Dyvil v0.19.0 is out, and with it come a whole range of features and changes to the programming language and standard library. The last update was on v0.16.0, so this one will cover the following changes from v0.17.0, v0.18.0 and v0.19.0.

  • Ternary Operators
  • Java Primitive Interop
  • The applyStatement method
  • New Declaration Style and Nested Methods
  • New For Each Statement Syntax and Optional Parentheses
  • Repeat Statements
  • Brace Access Expressions
  • Implicitly Unwrapped References and Options
  • Trait Initialization

Ternary Operators

Dyvil v0.19.0 added language support for Ternary Operators, making them as efficient as if statements. However, it was possible to emulate their syntax since v0.17.0, using a new language element called the Colon Operator. The colon operator has two operands (left and right) and can be used in place of @ColonConvertible classes or tuples.

(int, String) tuple = 1 : "a"
[int:String] map = Map(tuple, 2 : "b", 3 : "c")

By defining an infix ? operator and an implementation method that takes a tuple of nullary functions, one can craft a ternary operator:

public infix T operator ?[T](boolean condition, (=> T, => T) branches)
                       = if (condition) branches._1() else branches._2()

This can be called with the colon operator like this:

int result = true ? 1 : 2
// equivalent of
int result = ?(true, (=> 1, => 2))

Required actions |
a – Using the Dyvil release notes, decide whether each statement agrees with them. Answer yes or no and quote the words that settle it. (i) The previous update covered v0.16.0. (ii) Ternary operator syntax could first be emulated in v0.19.0. (iii) The colon operator takes three operands.
b – Rewrite the stretch of the entries from the line containing "THE CHICAGO TRIBUN" through the line containing "Thousand Tastes" as a JSON list of strings, one per line, skipping blank lines and omitting the pictures.
The entries that come next have no connection to the Dyvil release notes.

Data records |
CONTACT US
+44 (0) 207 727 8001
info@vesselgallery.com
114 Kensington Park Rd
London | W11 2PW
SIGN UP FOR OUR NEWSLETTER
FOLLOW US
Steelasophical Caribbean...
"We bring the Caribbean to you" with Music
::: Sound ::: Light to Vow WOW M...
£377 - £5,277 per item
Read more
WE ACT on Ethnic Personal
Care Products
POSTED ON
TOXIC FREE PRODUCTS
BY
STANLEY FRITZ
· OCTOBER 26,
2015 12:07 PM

...

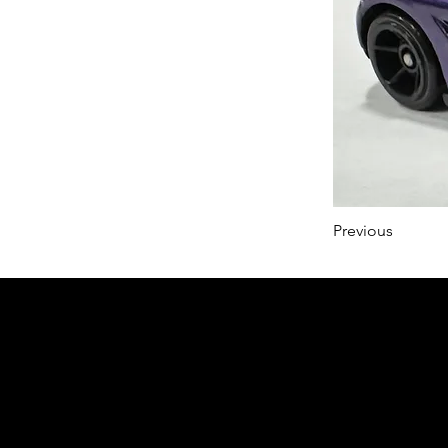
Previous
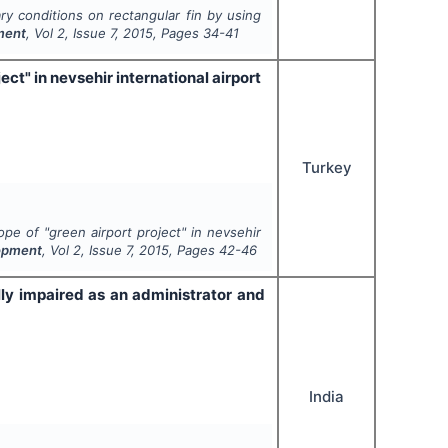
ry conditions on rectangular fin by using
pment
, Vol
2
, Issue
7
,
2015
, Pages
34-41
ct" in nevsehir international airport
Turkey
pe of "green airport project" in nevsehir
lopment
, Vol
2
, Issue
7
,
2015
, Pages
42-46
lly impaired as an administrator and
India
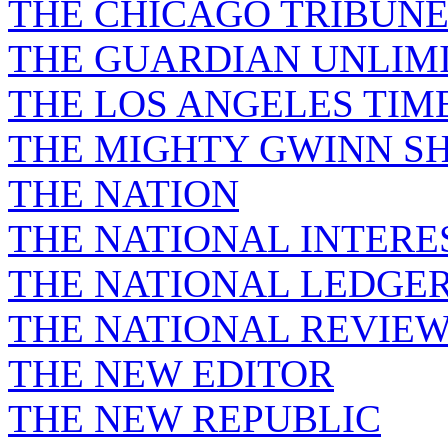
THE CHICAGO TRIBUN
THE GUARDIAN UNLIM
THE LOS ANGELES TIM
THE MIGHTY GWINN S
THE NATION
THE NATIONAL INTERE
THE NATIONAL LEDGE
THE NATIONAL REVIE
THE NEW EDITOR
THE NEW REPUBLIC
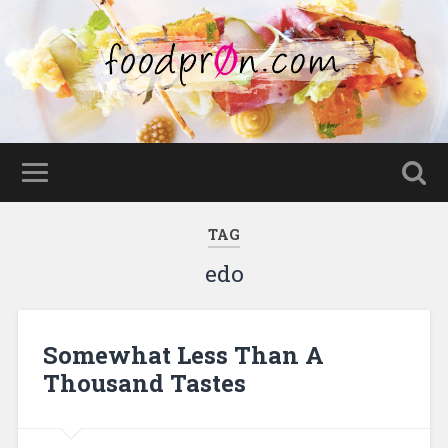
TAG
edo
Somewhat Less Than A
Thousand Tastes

Answers to the exercise |
a –
(i) Yes: "The last update was on v0.16.0"
(ii) No: "it was possible to emulate their syntax since v0.17.0"
(iii) No: "The colon operator has two operands (left and right)"

b –
[
  "THE CHICAGO TRIBUN",
  "THE GUARDIAN UNLIM",
  "THE LOS ANGELES TIM",
  "THE MIGHTY GWINN S",
  "THE NATION",
  "THE NATIONAL INTERE",
  "THE NATIONAL LEDGE",
  "THE NATIONAL REVIE",
  "THE NEW EDITOR",
  "THE NEW REPUBLIC",
  "TAG",
  "edo",
  "Somewhat Less Than A",
  "Thousand Tastes"
]